Date of this Version

1-4-2025

Keywords

acceleration, biomechanics, blunt trauma, brain, concussion, deformation, diffusion tensor imaging, impact, microbleeds; strain, shear, trauma, traumatic brain injury

Abstract

Exactly how traumatic axonal injury happens as a result of brief, intense acceleration of the head remains a mystery. The same can be said about traumatic microbleeds observed in MRI scans of people suffering concussions. This paper explores the mechanism of injury in terms of continuum biomechanics. A full-sized viscoelastic model of the human brain is developed that is subjected to impact with the rigid skull after crossing the subarachnoid space in response to brief, intense whole head acceleration, as might occur in falls or in contact sports. The brain is considered a compressible viscoelastic body of approximately uniform density, elasticity, and viscosity. Classical physics describes the propagation of compressive strain waves through the brain after initial brain-skull contact. At the point of maximal compression against the skull, the whole brain is for an instant, motionless. The local magnitude of compression varies inversely with the cross-sectional area in a plane perpendicular to strain wave propagation.
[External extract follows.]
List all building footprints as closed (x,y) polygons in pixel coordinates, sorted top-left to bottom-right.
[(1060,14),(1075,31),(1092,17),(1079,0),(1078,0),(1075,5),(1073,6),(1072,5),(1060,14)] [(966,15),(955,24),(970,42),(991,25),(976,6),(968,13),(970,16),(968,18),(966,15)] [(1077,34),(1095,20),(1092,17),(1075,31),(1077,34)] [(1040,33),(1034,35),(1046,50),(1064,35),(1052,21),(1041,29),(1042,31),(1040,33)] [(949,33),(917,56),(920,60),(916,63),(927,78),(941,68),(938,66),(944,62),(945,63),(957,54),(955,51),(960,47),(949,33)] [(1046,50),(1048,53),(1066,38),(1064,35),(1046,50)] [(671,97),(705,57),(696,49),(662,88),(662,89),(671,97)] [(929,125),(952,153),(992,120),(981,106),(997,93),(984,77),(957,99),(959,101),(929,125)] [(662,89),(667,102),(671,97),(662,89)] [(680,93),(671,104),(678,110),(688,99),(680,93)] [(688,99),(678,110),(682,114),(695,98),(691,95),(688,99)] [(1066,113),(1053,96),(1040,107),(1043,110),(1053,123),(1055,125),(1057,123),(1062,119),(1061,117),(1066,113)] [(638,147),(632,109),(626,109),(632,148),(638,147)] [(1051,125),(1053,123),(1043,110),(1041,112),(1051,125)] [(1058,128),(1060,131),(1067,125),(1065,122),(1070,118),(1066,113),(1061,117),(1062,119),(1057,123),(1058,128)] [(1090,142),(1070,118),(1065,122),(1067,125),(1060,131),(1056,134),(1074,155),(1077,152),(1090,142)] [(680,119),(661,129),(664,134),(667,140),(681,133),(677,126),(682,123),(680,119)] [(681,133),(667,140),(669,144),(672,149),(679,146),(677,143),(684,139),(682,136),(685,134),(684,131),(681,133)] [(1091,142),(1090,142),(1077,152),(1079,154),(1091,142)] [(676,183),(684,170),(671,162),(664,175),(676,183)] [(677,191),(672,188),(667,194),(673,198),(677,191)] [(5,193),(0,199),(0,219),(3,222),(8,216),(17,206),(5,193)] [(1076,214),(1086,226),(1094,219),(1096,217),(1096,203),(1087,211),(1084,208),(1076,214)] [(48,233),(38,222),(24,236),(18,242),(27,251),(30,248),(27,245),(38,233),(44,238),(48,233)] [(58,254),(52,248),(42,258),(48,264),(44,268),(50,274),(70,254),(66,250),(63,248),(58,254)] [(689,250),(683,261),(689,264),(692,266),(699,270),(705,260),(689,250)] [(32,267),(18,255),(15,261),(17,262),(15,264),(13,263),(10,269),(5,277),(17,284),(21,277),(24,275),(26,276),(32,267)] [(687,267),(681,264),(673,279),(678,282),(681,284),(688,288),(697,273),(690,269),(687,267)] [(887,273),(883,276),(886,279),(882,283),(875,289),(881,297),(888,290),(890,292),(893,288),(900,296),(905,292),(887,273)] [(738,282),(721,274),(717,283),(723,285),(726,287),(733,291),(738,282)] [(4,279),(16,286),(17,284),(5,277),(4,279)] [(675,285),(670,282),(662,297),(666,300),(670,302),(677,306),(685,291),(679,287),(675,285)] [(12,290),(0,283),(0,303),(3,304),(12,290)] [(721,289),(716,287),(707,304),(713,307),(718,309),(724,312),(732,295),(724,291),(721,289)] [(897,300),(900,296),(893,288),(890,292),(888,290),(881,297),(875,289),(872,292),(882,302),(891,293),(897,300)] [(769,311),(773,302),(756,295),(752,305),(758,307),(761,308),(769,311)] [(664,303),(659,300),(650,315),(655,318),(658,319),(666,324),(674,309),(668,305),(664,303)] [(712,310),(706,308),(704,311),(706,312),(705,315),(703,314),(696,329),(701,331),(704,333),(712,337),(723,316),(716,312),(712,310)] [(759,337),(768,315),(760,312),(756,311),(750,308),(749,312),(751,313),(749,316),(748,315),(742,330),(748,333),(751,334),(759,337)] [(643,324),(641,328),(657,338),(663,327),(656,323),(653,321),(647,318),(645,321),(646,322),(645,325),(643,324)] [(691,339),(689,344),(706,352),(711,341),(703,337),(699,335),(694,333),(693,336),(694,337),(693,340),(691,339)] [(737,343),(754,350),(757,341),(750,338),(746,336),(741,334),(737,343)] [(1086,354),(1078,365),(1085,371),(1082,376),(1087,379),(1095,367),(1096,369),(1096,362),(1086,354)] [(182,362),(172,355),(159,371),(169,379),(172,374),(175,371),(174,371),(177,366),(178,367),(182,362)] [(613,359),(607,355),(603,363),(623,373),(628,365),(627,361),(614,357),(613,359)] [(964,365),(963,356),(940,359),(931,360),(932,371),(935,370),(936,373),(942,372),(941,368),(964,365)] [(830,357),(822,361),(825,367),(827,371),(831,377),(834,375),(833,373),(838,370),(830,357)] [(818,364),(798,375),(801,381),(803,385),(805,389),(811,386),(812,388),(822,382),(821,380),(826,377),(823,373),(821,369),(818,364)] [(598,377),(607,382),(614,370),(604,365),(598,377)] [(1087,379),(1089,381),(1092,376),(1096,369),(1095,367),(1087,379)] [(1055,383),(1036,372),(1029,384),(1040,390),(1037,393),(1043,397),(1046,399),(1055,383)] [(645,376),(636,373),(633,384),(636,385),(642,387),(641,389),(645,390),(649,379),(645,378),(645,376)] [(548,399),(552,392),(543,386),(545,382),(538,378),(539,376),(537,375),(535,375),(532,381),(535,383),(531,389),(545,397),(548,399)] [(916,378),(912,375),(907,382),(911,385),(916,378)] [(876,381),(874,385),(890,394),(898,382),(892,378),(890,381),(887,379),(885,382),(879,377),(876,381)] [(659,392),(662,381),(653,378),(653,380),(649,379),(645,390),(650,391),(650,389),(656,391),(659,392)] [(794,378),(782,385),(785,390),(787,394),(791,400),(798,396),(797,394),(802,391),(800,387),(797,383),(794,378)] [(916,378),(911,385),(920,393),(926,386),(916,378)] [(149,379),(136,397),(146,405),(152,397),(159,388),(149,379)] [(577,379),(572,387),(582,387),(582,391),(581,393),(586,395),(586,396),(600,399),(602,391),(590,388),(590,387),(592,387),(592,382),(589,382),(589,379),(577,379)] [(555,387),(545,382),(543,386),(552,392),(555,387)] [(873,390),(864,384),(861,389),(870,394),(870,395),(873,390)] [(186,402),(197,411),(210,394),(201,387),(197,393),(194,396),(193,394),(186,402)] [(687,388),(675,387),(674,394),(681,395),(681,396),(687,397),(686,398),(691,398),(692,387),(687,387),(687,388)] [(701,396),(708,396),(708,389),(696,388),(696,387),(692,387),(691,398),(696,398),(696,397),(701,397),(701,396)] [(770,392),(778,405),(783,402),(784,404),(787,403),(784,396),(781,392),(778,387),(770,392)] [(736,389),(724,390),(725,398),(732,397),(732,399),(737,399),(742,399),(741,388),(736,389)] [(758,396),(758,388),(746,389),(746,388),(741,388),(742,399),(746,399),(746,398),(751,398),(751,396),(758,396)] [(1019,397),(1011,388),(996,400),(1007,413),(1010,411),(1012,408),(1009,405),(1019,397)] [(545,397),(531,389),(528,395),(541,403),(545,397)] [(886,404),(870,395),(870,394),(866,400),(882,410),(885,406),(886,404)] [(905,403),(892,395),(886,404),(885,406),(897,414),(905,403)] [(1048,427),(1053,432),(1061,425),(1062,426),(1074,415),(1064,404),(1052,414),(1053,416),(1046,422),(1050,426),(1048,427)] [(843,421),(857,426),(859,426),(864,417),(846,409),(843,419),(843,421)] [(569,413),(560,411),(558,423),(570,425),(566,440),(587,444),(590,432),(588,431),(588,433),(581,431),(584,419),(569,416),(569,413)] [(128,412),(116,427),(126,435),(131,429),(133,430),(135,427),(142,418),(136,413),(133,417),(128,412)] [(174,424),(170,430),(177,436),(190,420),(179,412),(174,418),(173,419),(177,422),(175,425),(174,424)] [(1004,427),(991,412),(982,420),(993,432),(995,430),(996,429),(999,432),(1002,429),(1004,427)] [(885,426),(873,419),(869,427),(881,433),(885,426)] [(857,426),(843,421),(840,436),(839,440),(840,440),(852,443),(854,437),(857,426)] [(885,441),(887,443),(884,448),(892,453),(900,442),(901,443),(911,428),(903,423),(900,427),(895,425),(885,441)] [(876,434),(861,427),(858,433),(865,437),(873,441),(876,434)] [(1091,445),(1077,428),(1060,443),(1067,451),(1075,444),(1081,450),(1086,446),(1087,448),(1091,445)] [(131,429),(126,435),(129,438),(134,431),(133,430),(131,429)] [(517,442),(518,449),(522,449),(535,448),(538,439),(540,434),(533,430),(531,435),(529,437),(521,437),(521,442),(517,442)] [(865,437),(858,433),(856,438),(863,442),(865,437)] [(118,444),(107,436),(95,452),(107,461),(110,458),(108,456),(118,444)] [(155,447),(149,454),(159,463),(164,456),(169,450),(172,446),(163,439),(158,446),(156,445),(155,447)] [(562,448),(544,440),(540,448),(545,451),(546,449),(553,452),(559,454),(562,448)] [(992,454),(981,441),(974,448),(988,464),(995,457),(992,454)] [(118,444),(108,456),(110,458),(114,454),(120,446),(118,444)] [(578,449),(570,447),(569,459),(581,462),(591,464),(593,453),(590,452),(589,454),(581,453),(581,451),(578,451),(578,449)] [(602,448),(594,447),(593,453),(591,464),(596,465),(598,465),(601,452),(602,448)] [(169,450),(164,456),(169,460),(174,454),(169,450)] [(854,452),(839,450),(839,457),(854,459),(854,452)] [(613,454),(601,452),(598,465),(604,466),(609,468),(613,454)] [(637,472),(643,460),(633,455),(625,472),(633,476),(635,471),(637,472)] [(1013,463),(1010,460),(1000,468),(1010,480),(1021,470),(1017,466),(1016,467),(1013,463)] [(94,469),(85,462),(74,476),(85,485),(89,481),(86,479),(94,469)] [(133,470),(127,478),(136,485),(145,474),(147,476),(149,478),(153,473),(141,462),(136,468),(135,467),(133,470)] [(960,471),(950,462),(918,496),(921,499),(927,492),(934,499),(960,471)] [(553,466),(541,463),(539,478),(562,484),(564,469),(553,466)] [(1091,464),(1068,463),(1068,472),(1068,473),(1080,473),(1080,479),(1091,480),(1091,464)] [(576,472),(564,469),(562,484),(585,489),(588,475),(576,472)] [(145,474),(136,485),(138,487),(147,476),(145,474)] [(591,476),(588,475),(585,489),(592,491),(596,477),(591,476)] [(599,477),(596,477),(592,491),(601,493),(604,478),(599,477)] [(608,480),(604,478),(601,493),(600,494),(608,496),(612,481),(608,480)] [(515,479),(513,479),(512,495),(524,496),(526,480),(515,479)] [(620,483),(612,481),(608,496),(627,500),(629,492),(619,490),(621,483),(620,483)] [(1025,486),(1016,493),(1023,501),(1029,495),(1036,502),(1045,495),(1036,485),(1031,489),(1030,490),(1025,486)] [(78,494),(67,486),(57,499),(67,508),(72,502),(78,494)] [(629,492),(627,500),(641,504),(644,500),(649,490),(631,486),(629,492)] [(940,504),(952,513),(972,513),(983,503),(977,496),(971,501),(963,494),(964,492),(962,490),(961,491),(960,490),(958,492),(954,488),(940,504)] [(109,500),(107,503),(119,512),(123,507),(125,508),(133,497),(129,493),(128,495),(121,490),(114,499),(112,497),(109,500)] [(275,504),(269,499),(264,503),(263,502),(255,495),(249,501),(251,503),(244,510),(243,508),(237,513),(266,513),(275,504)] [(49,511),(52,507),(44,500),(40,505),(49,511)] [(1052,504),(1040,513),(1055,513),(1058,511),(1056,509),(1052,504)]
For a blow to the forehead maximal deformation occurs near the site of contact with the frontal bone, becoming less in middle regions, and rising again near the occipital pole to a less than maximal level, owing to viscous energy loss. For a clearly damaging acceleration, as would happen in an adult human falling forward from higher than a standing position and striking a hard surface, the maximal compressive strain approaches 50% in the frontal lobes, 20% in the middle regions, and 30% in the occipital lobes, even in the absence of rebound and contrecoup. These compressive strains are accompanied by corresponding elongation strains from Poisson’s ratio expansion, perpendicular to the axis of acceleration, of roughly 25%, 10%, and 15%, which may be adequate in themselves to stretch axons and capillaries to their breaking points.